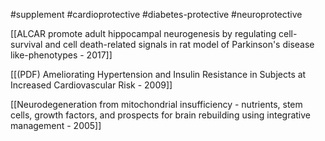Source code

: 
#supplement #cardioprotective #diabetes-protective #neuroprotective

[[ALCAR promote adult hippocampal neurogenesis by regulating cell-survival and cell death-related signals in rat model of Parkinson's disease like-phenotypes - 2017]]

[[(PDF) Ameliorating Hypertension and Insulin Resistance in Subjects at Increased Cardiovascular Risk - 2009]]

[[Neurodegeneration from mitochondrial insufficiency - nutrients, stem cells, growth factors, and prospects for brain rebuilding using integrative management - 2005]]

━━━

● Exercise goal
With the pictures left out, return each entry exactly as written.

● Answer to the problem
Source code

: 
#supplement #cardioprotective #diabetes-protective #neuroprotective

[[ALCAR promote adult hippocampal neurogenesis by regulating cell-survival and cell death-related signals in rat model of Parkinson's disease like-phenotypes - 2017]]

[[(PDF) Ameliorating Hypertension and Insulin Resistance in Subjects at Increased Cardiovascular Risk - 2009]]

[[Neurodegeneration from mitochondrial insufficiency - nutrients, stem cells, growth factors, and prospects for brain rebuilding using integrative management - 2005]]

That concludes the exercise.